For Schmidt, that means quality, exciting work and, eventually, more union contracts and equitable pay for artists, something that is sadly not possible for many of the mid-size theater companies in Dallas.

WaterTower Theatre’s former artistic director, Terry Martin, grew the company’s budget from a modest $300,000 to over $1 million during his tenure in Addison. To land on Schultz, a renowned theater and opera director, as his replacement signals a commitment to edgier work and participation in a national dialogue regarding theater. It’s also a boon to the Dallas arts community to add a woman to an already impressive collection of female artistic directors.

Schultz is a long-time Chicago director, having worked for some of the strongest companies the city has to offer, including Victory Gardens (where she is an artistic associate), The Goodman (where she has directed quite often) and Steppenwolf Theatre. Schultz will likely bring to North Texas her reputation for producing new work.

Her extensive directing credits include world premieres, regional premieres, and re-envisioning classic work.

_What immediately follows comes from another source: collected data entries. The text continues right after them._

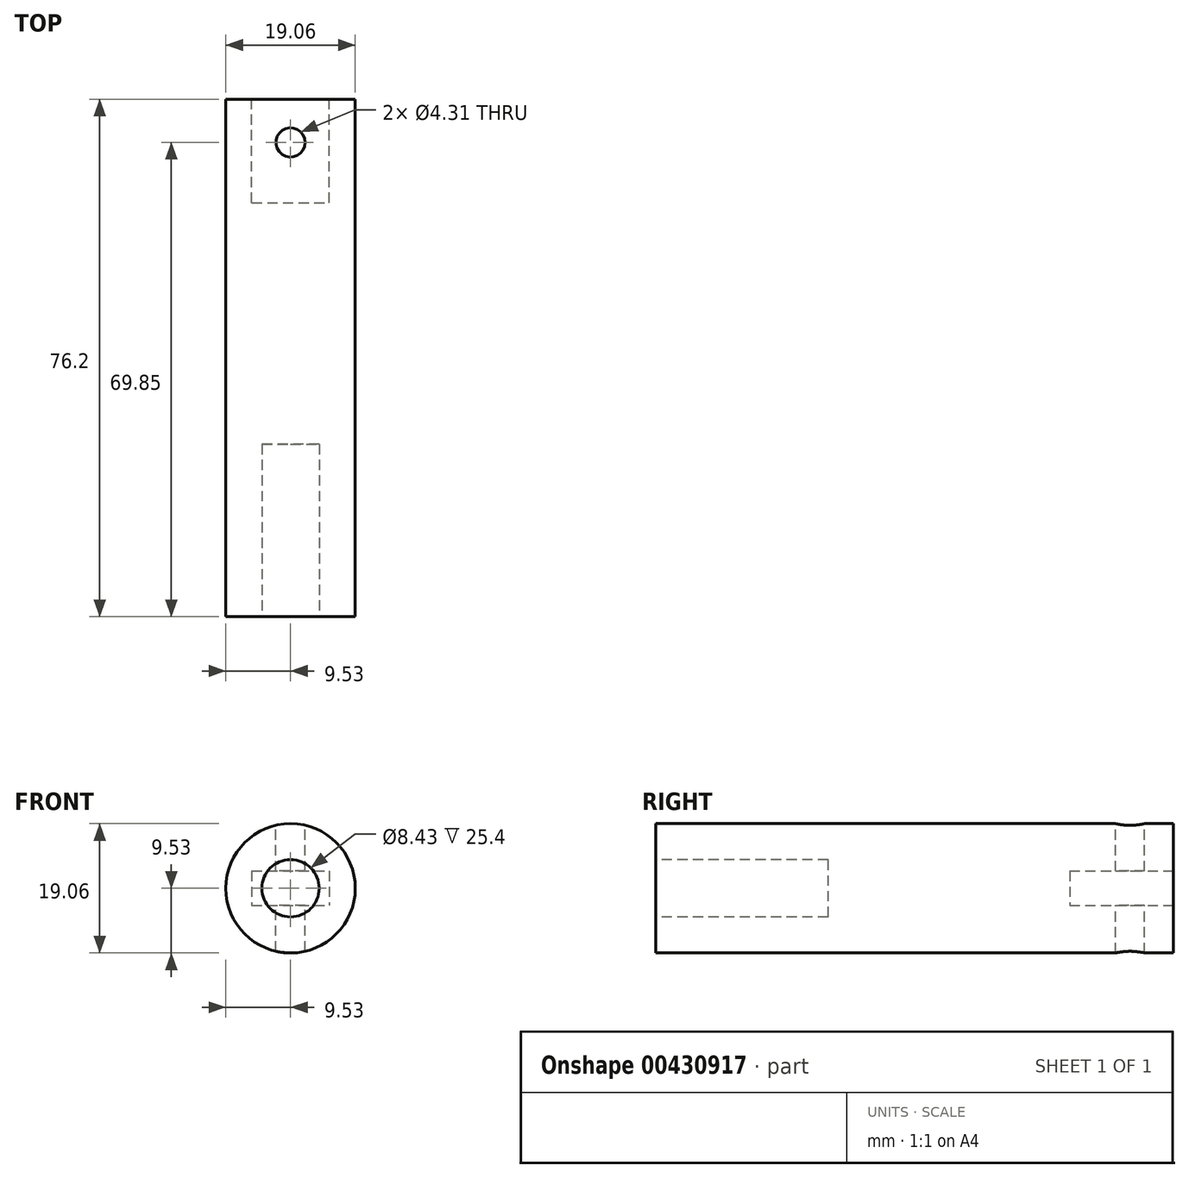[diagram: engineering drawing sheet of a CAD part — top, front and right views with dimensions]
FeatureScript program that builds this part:
annotation { "Feature Type Name" : "Feature", "Feature Type Description" : "" }
export const myFeature = defineFeature(function(context is Context, id is Id, definition is map)
    precondition{}
    {
        {
            var Q0;
            Q0=qCreatedBy(makeId("Front.planeOp"),FACE);
            var sketch = newSketch(context, id + "F0", { "sketchPlane" : qUnion([Q0])});
            skCircle(sketch, "E0", {"center": v(0, 0) * mm, "radius": 9.52 * mm});
            skSolve(sketch);
        }
        {
            var Q0;
            Q0=makeQuery(id+"F0.imprint","IMPRINT",FACE,{"disambiguationData":[TD([[makeQuery(id+"F0.imprint","IMPRINT",EDGE,{"derivedFrom":sQuery(id+"F0.wireOp",EDGE,"E0")}),1.0]])]});
            extrude(context, id + "F1", {"entities" : qUnion([Q0]), "oppositeDirection" : true, "depth" : 76.2 * mm});
        }
        {
            var Q0;
            Q0=makeQuery(id+"F1.opExtrude","CAP_FACE",FACE,{"disambiguationData":[OSD([sQuery(id+"F0.wireOp",EDGE,"E0")])],"isStart":false});
            var sketch = newSketch(context, id + "F2", { "sketchPlane" : qUnion([Q0])});
            skLineSegment(sketch, "E1.rect.bottom", {"start": v(5.71, 2.54) * mm, "end": v(-5.72, 2.54) * mm});
            skLineSegment(sketch, "E1.rect.top", {"start": v(5.72, -2.54) * mm, "end": v(-5.71, -2.54) * mm});
            skLineSegment(sketch, "E1.rect.left", {"start": v(5.71, 2.54) * mm, "end": v(5.72, -2.54) * mm});
            skLineSegment(sketch, "E1.rect.right", {"start": v(-5.72, 2.54) * mm, "end": v(-5.71, -2.54) * mm});
            skPoint(sketch, "E1.rect.middle", {"position": v(0, 0) * mm});
            skSolve(sketch);
        }
        {
            var Q0;
            Q0=makeQuery(id+"F2.imprint","IMPRINT",FACE,{"disambiguationData":[TD([[makeQuery(id+"F2.imprint","IMPRINT",EDGE,{"derivedFrom":sQuery(id+"F2.wireOp",EDGE,"E1.rect.bottom")}),1.0]])]});
            extrude(context, id + "F3", {"entities" : qUnion([Q0]), "operationType" : NewBodyOperationType.REMOVE, "oppositeDirection" : true, "depth" : 15.24 * mm});
        }
        {
            var Q0;
            Q0=qCreatedBy(makeId("Top.planeOp"),FACE);
            cPlane(context, id + "F4", {"entities" : qUnion([Q0]), "cplaneType" : CPlaneType.OFFSET, "offset" : 9.52 * mm, "width" : 152.4 * mm, "height" : 152.4 * mm});
        }
        {
            var Q0;
            Q0=qCreatedBy(id+"F4.planeOp",FACE);
            var sketch = newSketch(context, id + "F5", { "sketchPlane" : qUnion([Q0])});
            skCircle(sketch, "E2", {"center": v(0, 69.85) * mm, "radius": 2.15 * mm});
            skSolve(sketch);
        }
        {
            var Q0;
            Q0=makeQuery(id+"F5.imprint","IMPRINT",FACE,{"disambiguationData":[TD([[makeQuery(id+"F5.imprint","IMPRINT",EDGE,{"derivedFrom":sQuery(id+"F5.wireOp",EDGE,"E2")}),1.0]])]});
            extrude(context, id + "F6", {"entities" : qUnion([Q0]), "operationType" : NewBodyOperationType.REMOVE, "oppositeDirection" : true, "depth" : 25.4 * mm});
        }
        {
            var Q0;
            Q0=makeQuery(id+"F1.opExtrude","CAP_FACE",FACE,{"disambiguationData":[OSD([sQuery(id+"F0.wireOp",EDGE,"E0")])],"isStart":true});
            var sketch = newSketch(context, id + "F7", { "sketchPlane" : qUnion([Q0])});
            skCircle(sketch, "E3", {"center": v(0, 0) * mm, "radius": 4.22 * mm});
            skSolve(sketch);
        }
        {
            var Q0;
            Q0=makeQuery(id+"F7.imprint","IMPRINT",FACE,{"disambiguationData":[TD([[makeQuery(id+"F7.imprint","IMPRINT",EDGE,{"derivedFrom":sQuery(id+"F7.wireOp",EDGE,"E3")}),1.0]])]});
            extrude(context, id + "F8", {"entities" : qUnion([Q0]), "operationType" : NewBodyOperationType.REMOVE, "oppositeDirection" : true, "depth" : 25.4 * mm});
        }
    });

Select credits include directing the smash hit and long-extended Hand to God; Venus in Fur; the world premieres of Sarah Gubbins’ Cocked, fml: how Carson McCullers saved my life, and The Kid Thing; the critically lauded The Whale and Rest by Samuel D. Hunter; the Jeff Award winning productions of In Arabia We’d All be Kings and A Brief History of Helen of Troy; site-specific performances of the operas Acis and Galatea and Bluebeard’s Castle; and co-creating and directing a 6-hour theatrical adaptation of Wagner’s Ring Cycle.

"We also sought a leader who would bring new vision, new focus, and new creative energy to WaterTower Theatre, someone with a track record of developing transformative theatre, and someone who is in sync with ideas and events that are shaping people's consciousness across the country," Derek Blount, chairman of WaterTower's search committee, said in the press release announcing the hire. "Joanie meets and exceeds all these requirements and is the perfect choice to lead WaterTower Theatre into a new chapter in its history."

With only one theater in Dallas that belongs to League of Resident Theaters (Dallas Theater Center), Schultz’s hire will launch WaterTower into national attention, giving the North Texas theater community even greater recognition.

For both companies, these impressive hires send a message about the commitment to quality work and the sustainability of the Dallas theater market. With only a handful of area companies able to pay union standard wages to artists, these changes could mean more and better opportunities.